TESTO FORNITO ::

● ● ●

Un anno fa, all'approvazione della legge sulla Buona Scuola, Domenico Aprile disse: «È stata imboccata una strada e io voglio percorrerla». Siamo tornati da lui per fare un bilancio del primo anno di Buona Scuola. La legge è stata o no all'altezza delle aspettative?

di Sara De Carli

Domenico Aprile, 44 anni, una laurea in ingegneria informatica, un dottorato e due master, ha appena terminato e superato il suo “anno di prova”: docente di informatica nelle scuole superiori dal 2001, quest'anno è entrato a far parte dei ruoli dello Stato. Insegna a Oria, in provincia di Brindisi, al liceo scientifico dell’IISS Vincenzo Lilla. Parte del lavoro fatto con i suoi ragazzi è raccolto su www.comakinglab.education: una serra automatizzata, una scala domotica, un carillon con Arduino, un braccio robotico, un sistema gestione automatizzata della raccolta rifiuti…. Un suo alunno, Vito, ha portato un progetto alla Maker Faire di Roma. Un anno va, all'indomani dell'approvazione della legge sulla Buona Scuola, lo chiamammo: «È stata imboccata una strada e io voglio percorrerla», ci disse. La legge, messa alla prova della concretezza, è stata all'altezza di quelle aspettative? Siamo tornati da lui per fare un bilancio del primo anno di Buona Scuola.

Cominciamo da lei, come è andato l’anno di prova del neoassunto?
Ho svolto l'anno di prova nella scuola dove insegno da due anni: i colleghi e la dirigente già conoscevano i miei (pochi) pregi e (tanti) difetti! I punti di forza di questo anno sono stati l'osservazione in classe con il peer to peer; i laboratori formativi che, almeno nel mio caso, sono stati incisivi; la rendicontazione in piattaforma, che aiuta a riflettere sulle proprie competenze, tracciando sviluppi futuri. Dipendesse da me, li estenderei come pratica didattica a tutto il personale docente. Il punto debole sono stati i tempi compattati all'eccesso, con tutto ciò siamo partiti a marzo. Insomma, direi che se svolto con i tempi giusti e con la dovuta attenzione e professionalità, l’anno di prova è una esperienza formativa interessante.

Ci aiuti a capire se e come hanno funzionato le novità della legge 107/2015. Organico del potenziamento: quanti colleghi sono arrivati? Erano coerenti rispetto ai bisogni e ai progetti della scuola? Cosa è stato affidato a questi colleghi durante l'anno?

● ● ●

CONSEGNE DI LAVORO ::
a. Traduci in inglese questa frase del testo fornito: «Insegna a Oria, in provincia di Brindisi, al liceo scientifico dell’IISS Vincenzo Lilla.»
b. Riporta senza modifiche il passo del testo fornito che si apre con le parole «Un anno fa, all'approvazione» e si chiude con «all'altezza delle aspettative?».

● ● ●

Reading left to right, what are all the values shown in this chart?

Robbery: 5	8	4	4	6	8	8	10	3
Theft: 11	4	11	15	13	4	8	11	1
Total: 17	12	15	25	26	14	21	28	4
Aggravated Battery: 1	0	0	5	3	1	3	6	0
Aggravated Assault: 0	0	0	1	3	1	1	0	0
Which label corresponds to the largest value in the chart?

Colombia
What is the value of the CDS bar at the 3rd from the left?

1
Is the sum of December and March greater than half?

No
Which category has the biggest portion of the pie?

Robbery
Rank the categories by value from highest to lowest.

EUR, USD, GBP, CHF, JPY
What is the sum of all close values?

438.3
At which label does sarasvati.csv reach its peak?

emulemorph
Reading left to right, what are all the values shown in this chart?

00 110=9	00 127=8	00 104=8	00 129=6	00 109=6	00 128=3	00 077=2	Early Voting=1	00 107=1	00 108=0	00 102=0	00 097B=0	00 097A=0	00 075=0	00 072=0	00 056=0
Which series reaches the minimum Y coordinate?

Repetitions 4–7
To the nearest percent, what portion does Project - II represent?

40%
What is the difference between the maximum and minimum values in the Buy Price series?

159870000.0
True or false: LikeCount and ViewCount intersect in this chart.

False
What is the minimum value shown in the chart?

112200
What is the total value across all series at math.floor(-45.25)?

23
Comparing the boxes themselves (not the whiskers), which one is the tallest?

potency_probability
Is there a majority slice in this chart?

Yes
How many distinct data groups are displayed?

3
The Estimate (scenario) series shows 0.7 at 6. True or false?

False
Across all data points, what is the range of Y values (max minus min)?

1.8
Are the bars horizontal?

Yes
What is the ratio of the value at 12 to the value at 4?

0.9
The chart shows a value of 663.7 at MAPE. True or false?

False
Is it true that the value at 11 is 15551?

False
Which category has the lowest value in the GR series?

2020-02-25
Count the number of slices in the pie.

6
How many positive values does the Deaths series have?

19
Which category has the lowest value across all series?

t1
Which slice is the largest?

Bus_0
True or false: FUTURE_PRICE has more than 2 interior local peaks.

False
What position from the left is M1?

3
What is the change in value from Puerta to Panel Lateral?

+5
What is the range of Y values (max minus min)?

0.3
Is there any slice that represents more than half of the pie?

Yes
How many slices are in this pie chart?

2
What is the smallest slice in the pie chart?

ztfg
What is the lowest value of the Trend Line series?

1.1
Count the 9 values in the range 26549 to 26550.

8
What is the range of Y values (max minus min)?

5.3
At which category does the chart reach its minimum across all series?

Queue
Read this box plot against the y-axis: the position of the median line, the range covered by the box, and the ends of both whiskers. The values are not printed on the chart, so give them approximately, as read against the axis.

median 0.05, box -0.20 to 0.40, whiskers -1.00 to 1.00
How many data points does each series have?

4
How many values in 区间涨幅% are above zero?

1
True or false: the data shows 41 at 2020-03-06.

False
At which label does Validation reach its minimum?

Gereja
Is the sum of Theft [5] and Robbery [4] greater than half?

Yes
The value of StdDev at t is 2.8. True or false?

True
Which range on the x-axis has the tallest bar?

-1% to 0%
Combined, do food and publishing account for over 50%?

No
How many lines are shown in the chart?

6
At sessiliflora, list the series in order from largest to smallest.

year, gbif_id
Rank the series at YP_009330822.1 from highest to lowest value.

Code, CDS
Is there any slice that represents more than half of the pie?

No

● ● ●

SOLUZIONI PER CONSEGNA ::
a. He teaches in Oria, in the province of Brindisi, at the scientific high school of the IISS Vincenzo Lilla.

b.
Un anno fa, all'approvazione della legge sulla Buona Scuola, Domenico Aprile disse: «È stata imboccata una strada e io voglio percorrerla». Siamo tornati da lui per fare un bilancio del primo anno di Buona Scuola. La legge è stata o no all'altezza delle aspettative?